Thoré Théophile

1807-1869
Thoré-Bürger, critique d'art
Défenseur de l'art réaliste
Héritier de Diderot en matière de critique d'art, on lui doit d'avoir défendu le réalisme naissant chez les paysagistes français. Il dénonce l'enseignement prodigué dans les académies, serres chaudes et fermées au monde, où s'étiole l'originalité et où l'on enseigne «des vieilles formes étrangères à la vie.» Il défend un art «humain, en opposition à l'art superstitieux et mystique.» S'il préconise un rôle social pour l'art, c'est davantage par sa dimension morale: «L'art a pour objet la beauté et non l'idée. Mais, par la beauté, il doit faire aimer ce qui est vrai, ce qui est juste, ce qui est fécond pour le développement de l'homme. [...] Un portrait, un paysage, une scène familière peuvent avoir ce résultat aussi bien qu'une image héroïque ou allégorique. Tout ce qui exprime, dans une forme bien sentie, un caractère profond de l'homme ou de la nature renferme de l'idéal, puisqu'il provoque la réflexion sur des points essentiels de la vie.» Aussi rejette-t-il le primat du sujet dans le tableau: «le sujet n'importe guère, pourvu qu'il révèle quelque élément significatif et sympathique.»

┄┄┄┄┄┄

■ **CONSIGNES DE TRAVAIL**
A. Résumez en deux phrases le texte sur Thoré-Bürger.
B. D'après le texte sur Thoré-Bürger, pourquoi rejette-t-il le primat du sujet dans le tableau ? Répondez en deux phrases au plus.
C. Prolongez le texte sur Thoré-Bürger à partir de sa dernière phrase.
Les lignes n'interviennent pas dans ce travail.

■ **MATÉRIEL FOURNI**
┄┄┄┄┄┄

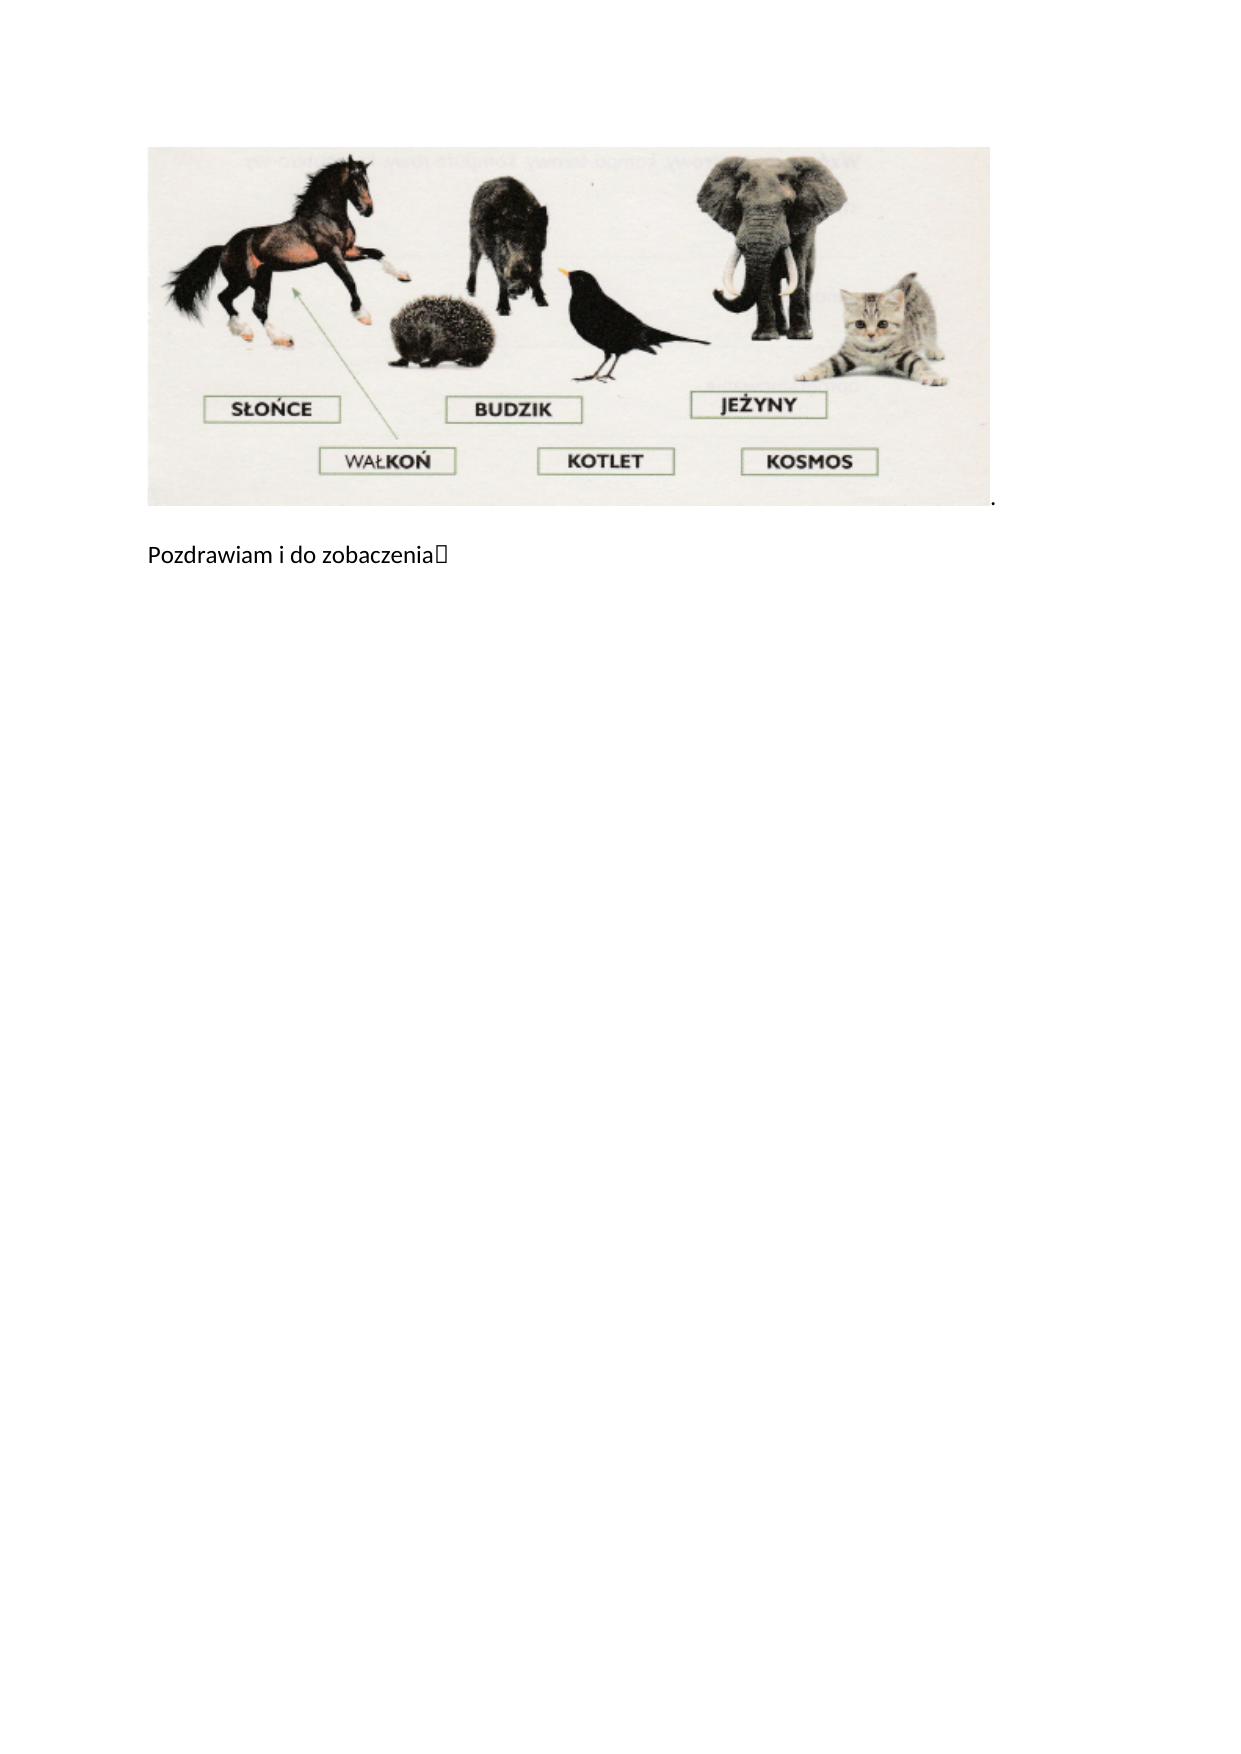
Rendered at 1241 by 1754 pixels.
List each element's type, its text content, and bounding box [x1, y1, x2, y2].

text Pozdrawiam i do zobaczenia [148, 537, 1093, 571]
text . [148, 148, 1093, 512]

┄┄┄┄┄┄

■ **RÉPONSES PAR TÂCHE**
A. Thoré-Bürger (1807-1869), critique d'art héritier de Diderot, a défendu le réalisme naissant chez les paysagistes français et dénoncé l'enseignement des académies. Il prônait un art humain, qui a pour objet la beauté mais doit, par elle, faire aimer le vrai et le juste, de sorte que le sujet du tableau importe peu.

B. Selon lui, un portrait, un paysage ou une scène familière peuvent, aussi bien qu'une image héroïque ou allégorique, faire aimer par la beauté ce qui est vrai, juste et fécond pour le développement de l'homme. Tout ce qui exprime, dans une forme bien sentie, un caractère profond de l'homme ou de la nature renferme de l'idéal, puisqu'il provoque la réflexion sur des points essentiels de la vie.

C.
Ses réflexions l'amènent à soutenir le développement d'un art réaliste: «Il nous semble qu'un art mêlé d'humanité pourrait désormais remplacer les antiquailles et les mythologiades. Je ne vois plus de naïades dans les ruisseaux, ni d'hamadryades dans les lois; point de sirènes sur la Seine, sauf les canotières en blouse de flanelle bleu ciel. Bah! si l'on faisait ce que l'on voit, amoureusement et honnêtement?» L'oeuvre de Millet et Courbet, dont l'originalité tient «à ce qu'ils se sont mis à regarder la nature, désertée pour des idéalités vagues et fallacieuses», lui offre l'exemple d'un art qui sait débusquer des «images neuves, énergiques et vivaces.»

Même si l'on peut rattacher ses positions philosophiques au mouvement positiviste, ce serait réduire la portée de son oeuvre de peindre Thoré comme un réaliste doctrinaire. Sous sa plume, les nuances abondent et nourrissent une vision complexe de l'art. Critique du romantisme, il reconnaît néanmoins au mouvement «la passion, la vie originale.» Il faut conserver les grands sujets historiques, mais à condition de les ancrer dans les paysages contemporains, et de s'en tenir aux thèmes et aux personnages immortels qui incarnent «le patriotisme ou la vertu: Socrate ou Léonidas, Caton ou Lucrère, le Christ ou Jeanne d'Arc.» Il se tient à égale distance de l'admiration idôlatre pour Courbet et du dénigrement que provoquera plus tard la vanité du peintre. Même chose pour Corot ou Manet, qu'il apprécie, mais auxquels il reprochent une exécution incomplète.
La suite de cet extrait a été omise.